The exercise asks to prove that if $G$ is any group with ${\rm Aut}(G) = \{{\rm id}\}$, then $g^2=1$ for all $g$ in $G$, $G$ is abelian, and if $G$ is finite, we'll have $|G| = 1$ or $2$.
I managed to do everything up to the last part (and so far, we can find good answers on this site), but I don't know how to prove that if $|G|>1$, then $|G|=2$. I just know that $|G|$ is even. Can someone give hints? Thanks.
Given $g\in G$, Since conjugation by $g$ is an automorphism of $G$, we have that for all $h\in G$, $ghg^{-1}=h$ and so $gh=hg$. This shows that $G$ is abelian. Now, since $G$ is abelian, the map $x\mapsto x^{-1}$ is an automorphism of $G$, and by hypothesis, $g^{-1}=g\Rightarrow g^2=1$ for all $g\in G$.
Finally, let $S=\{a,b,c_1,\ldots,c_k\}$ be a set of generators of $G$ with $a\neq b$. Notice that the obtained results implies that every element $x\in G$ can be expressed as a product $x=a^ib^jc_x$ where $i,j\in \{0,1\}$ and $c_x$ is a word only using $c_1,\ldots,c_k$ (each one at most once). Let us write furthermore $x'=a^ib^j$.

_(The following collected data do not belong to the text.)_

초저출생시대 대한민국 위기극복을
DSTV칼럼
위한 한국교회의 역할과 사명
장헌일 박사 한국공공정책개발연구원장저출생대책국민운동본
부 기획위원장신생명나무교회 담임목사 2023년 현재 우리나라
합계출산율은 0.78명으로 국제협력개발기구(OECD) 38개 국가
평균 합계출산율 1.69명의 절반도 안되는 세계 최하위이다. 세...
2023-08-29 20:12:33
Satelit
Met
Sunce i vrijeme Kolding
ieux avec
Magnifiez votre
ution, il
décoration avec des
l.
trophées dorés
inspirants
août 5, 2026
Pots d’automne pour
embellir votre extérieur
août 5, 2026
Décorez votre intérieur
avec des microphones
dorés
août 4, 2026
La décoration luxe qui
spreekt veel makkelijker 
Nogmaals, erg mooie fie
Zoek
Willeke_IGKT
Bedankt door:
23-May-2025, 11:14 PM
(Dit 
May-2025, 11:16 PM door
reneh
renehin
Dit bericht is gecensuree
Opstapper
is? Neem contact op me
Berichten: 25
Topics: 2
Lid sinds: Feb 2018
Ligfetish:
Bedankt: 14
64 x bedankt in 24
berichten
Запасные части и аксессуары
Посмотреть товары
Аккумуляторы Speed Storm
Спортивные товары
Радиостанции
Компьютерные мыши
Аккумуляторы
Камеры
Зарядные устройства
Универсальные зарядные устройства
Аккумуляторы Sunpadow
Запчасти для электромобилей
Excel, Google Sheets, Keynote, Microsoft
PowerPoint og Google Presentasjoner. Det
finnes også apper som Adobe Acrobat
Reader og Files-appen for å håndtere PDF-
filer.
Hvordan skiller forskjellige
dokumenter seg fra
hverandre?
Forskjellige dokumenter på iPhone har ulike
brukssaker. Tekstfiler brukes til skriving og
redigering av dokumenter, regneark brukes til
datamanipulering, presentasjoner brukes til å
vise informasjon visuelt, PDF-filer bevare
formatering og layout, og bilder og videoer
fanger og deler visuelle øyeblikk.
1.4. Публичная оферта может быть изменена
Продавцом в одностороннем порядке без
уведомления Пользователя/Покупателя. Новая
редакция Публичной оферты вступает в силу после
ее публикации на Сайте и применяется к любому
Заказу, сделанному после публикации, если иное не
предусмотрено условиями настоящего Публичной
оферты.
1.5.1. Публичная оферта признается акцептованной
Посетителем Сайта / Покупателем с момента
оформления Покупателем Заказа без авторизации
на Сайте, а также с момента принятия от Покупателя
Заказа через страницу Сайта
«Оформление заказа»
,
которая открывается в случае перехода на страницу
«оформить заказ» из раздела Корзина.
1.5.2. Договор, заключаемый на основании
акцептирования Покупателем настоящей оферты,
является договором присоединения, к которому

Consider the permutation $\sigma:=\begin{pmatrix}e&a&b&ab\\e&b&a&ab\end{pmatrix}$. Note that $\sigma$ is an automorphism of the subgroup $G'=\langle a,b\rangle$. Define now the function $\phi:G\to G$ given by
$$\phi(x)=\phi(x'c_x):=\sigma(x')c_x.$$
The map $\phi$ is a bijection, and given $x,y\in G$ we have:
$$\phi(x\cdot y)=\phi(x'y'c_xc_y)=\sigma(x'y')c_xc_y=\sigma(x')\sigma(y')c_xc_y=\phi(x)\cdot\phi(y)$$
So, $\phi$ is an automorphism of $G$, and by hypothesis, we must have $a=\phi(a)=\sigma(a)=b$. Contradiction.
If you've managed to do everything up to the last part, then you know that $G$ is an abelian group for which $g^2=e$ for all $g\in G$. This means that $G$ is an $\mathbb{F}_2$-vector space, so you have lots of automorphisms to work with if $|G|\neq 1,2$.